Heroes of the Faith: Thomas Cranmer
Thomas Cranmer was a leader during the English Reformation and Archbishop of Canterbury. He brought major changes to the church during the reigns of King Henry VIII and two of his children, Edward VI and Mary I.
He died a martyr’s death, which was immortalized in Foxe’s Book of Martyrs and his legacy continues through the Book of Common Prayer and Thirty-Nine Articles.
He was born in Nottinghamshire, England in 1489. He was the second of three sons of Thomas Cranmer and his wife, Agnes Hattfield. Thomas Sr. was the lord of the manor of Whatton.
His father died when he was twelve and he was sent to school. In 1515, he received his Master of Arts degree. He married Joan shortly upon completing his degree, but she died a short time later in childbirth.

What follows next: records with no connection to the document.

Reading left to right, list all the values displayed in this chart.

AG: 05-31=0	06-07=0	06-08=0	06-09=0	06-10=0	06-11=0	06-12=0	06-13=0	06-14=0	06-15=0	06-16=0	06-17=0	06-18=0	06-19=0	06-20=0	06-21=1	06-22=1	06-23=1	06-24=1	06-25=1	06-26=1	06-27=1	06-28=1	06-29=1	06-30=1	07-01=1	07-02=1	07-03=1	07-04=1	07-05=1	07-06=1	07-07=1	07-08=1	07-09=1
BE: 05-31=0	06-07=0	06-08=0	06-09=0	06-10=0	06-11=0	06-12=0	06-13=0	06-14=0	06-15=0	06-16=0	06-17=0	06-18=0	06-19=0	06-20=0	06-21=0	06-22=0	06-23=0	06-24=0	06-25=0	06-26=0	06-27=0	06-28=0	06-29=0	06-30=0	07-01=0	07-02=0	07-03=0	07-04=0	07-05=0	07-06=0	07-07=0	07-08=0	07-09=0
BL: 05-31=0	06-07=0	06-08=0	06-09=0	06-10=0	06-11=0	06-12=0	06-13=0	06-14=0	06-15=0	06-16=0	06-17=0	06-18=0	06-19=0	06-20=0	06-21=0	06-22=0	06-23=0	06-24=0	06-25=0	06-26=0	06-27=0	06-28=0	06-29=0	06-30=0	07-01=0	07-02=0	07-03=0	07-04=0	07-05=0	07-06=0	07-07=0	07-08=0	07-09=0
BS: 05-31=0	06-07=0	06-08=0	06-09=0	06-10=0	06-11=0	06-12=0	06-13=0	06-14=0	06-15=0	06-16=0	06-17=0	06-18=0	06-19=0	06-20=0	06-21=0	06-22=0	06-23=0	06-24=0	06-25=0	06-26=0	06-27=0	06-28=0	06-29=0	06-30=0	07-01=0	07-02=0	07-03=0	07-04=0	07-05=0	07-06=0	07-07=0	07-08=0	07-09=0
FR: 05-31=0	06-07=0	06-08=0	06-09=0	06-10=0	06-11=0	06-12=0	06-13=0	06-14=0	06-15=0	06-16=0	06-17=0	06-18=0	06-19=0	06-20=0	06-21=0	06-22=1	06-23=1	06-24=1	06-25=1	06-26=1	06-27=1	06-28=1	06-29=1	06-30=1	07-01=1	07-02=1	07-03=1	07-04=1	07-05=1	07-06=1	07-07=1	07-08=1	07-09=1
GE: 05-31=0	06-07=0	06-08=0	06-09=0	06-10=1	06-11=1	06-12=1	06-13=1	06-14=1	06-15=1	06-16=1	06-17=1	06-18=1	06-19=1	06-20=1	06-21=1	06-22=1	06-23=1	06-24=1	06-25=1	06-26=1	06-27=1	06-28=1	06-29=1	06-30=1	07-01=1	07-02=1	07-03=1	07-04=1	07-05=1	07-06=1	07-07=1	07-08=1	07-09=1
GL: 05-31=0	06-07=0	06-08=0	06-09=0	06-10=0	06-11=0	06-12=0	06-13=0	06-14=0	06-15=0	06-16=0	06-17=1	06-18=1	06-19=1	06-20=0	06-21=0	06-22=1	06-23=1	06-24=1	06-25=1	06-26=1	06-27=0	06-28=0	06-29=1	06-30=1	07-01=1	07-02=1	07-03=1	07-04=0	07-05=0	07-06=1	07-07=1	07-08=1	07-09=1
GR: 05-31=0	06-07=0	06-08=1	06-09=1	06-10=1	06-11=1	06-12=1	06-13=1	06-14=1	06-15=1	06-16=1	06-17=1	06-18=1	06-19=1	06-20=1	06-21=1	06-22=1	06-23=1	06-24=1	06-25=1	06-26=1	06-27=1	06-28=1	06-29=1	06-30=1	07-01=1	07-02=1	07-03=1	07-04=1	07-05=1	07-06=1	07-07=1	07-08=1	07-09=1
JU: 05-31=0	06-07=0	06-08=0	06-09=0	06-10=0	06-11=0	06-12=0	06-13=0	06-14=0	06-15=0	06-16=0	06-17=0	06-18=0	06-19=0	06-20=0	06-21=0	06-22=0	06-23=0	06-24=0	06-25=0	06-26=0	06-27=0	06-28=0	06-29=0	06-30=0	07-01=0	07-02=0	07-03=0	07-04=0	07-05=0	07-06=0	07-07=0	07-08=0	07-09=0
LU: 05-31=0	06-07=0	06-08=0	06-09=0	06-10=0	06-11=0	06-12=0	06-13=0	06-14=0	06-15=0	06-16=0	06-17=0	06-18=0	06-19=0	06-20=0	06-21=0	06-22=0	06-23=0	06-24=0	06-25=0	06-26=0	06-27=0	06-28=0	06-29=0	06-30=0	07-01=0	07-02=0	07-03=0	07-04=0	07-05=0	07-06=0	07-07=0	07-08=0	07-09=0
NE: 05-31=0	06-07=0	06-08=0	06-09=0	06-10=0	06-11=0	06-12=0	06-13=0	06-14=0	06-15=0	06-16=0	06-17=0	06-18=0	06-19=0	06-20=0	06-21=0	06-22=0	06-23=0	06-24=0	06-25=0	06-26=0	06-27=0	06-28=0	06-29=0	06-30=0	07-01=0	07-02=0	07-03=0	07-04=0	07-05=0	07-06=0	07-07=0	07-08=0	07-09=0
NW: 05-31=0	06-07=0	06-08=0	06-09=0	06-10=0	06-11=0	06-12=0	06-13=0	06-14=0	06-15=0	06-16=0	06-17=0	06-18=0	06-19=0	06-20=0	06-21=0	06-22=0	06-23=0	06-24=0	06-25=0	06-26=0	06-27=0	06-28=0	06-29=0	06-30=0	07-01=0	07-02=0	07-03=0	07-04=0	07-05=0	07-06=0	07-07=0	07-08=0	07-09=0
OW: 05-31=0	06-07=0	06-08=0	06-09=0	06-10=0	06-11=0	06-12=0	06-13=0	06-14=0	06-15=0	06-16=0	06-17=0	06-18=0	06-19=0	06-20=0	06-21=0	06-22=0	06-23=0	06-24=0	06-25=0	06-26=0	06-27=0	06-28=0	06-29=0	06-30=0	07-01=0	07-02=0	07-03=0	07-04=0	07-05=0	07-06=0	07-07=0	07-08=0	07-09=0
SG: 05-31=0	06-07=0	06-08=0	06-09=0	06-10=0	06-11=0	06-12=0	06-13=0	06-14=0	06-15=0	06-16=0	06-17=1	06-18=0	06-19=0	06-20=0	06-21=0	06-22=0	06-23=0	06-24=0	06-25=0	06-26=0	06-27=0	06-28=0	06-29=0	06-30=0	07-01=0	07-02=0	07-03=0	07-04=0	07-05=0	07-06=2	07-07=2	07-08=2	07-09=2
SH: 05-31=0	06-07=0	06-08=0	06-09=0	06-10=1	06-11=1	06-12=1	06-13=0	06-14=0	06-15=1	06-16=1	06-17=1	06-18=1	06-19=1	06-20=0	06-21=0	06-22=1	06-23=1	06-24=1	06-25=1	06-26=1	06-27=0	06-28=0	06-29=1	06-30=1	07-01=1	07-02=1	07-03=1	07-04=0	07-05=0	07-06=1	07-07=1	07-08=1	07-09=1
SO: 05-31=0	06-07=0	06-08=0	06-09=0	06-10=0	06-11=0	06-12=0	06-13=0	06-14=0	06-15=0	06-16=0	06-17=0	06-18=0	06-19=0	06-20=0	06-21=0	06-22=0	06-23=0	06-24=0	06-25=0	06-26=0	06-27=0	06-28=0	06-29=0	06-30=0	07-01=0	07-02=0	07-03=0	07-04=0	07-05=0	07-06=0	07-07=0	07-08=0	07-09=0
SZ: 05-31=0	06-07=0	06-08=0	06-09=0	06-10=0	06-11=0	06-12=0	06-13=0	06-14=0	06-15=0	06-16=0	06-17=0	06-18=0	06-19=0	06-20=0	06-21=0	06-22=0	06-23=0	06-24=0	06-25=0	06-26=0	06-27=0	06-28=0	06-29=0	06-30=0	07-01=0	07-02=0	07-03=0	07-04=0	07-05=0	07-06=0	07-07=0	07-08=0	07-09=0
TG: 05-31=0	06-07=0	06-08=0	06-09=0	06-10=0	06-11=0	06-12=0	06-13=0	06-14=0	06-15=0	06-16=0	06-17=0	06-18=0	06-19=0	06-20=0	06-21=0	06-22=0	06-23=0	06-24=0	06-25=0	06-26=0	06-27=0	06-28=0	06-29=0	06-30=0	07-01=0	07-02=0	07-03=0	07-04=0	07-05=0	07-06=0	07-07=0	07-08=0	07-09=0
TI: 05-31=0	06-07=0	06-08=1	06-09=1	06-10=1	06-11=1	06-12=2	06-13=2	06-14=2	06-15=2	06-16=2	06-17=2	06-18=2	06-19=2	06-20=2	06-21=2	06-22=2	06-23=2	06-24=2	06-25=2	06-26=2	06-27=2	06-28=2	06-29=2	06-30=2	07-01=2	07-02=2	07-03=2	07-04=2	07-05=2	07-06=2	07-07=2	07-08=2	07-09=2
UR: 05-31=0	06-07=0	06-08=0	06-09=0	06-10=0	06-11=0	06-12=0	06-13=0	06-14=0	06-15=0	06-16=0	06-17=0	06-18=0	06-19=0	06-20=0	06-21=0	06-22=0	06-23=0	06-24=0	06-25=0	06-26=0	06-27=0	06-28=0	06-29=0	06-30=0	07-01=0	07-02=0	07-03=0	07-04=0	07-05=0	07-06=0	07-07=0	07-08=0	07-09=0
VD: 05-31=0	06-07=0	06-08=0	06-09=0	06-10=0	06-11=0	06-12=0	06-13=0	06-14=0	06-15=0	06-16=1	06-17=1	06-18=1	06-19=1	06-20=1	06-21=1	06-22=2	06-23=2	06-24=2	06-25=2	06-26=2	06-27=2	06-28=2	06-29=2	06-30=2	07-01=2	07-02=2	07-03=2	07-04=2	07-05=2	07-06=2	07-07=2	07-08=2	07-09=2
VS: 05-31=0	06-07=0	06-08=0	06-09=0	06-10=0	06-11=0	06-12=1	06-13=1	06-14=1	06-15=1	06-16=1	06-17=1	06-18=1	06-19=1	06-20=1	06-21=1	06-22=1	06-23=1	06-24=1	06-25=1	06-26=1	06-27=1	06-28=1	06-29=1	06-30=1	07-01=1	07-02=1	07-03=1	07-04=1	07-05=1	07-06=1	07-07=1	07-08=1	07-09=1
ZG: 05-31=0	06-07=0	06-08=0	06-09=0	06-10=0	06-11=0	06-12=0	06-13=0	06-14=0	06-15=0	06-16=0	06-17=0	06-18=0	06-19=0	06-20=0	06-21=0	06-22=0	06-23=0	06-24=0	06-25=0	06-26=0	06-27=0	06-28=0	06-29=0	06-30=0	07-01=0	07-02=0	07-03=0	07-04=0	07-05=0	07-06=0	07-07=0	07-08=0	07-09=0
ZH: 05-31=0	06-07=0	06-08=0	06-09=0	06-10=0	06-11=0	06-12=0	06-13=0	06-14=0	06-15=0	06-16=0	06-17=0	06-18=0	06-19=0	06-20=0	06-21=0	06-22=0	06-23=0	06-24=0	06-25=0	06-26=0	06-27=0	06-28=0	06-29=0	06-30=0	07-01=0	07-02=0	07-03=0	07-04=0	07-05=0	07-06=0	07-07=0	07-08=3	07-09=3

In 1526, he received his Doctor of Divinity. The following year he met King Henry VIII whom he described as “the kindest of princes”. He then began assisting Cardinal Wolsey with the annulment proceedings of the king to his wife, Catherine of Aragon.
In 1532, he was appointed he resident ambassador at the court of the Holy Roman Emperor, Charles V. That same year he was appointed Archbishop of Canterbury, a position he would hold for the following two years.
Cranmer continued working with the king on forming the Church of England. He even validated the kings marriage to Anne Boleyn. In 1536, he wrote to the king expressing his doubts on the charges brought against the queen, Anne Boleyn.
He continued to fight for reform on the king’s behalf. The king revealed a plot on Cranmer’s life to him. Cranmer was one of the contributors to work on the Book of Common Prayer in 1548-1549.
After King Henry VIII’s death there was a political breach between Cranmer and the reformation for the Church of England.
After King Edward VI died and his half-sister, Mary I became queen, many supporters for the Church of England were arrested.
On November 13, 1553, Cranmer and four other men were brought up on charges of treason, found guilty and condemned to death. He wrote “I pray that God may grant that we may endure to the end!”
He was imprisoned for two years, recanting and reconciling with the Roman Catholic Church.
On the day of his execution, he withdrew his recantation and died a heretic to the Roman Catholic Church. He was burned to the stake on December 4, 1555.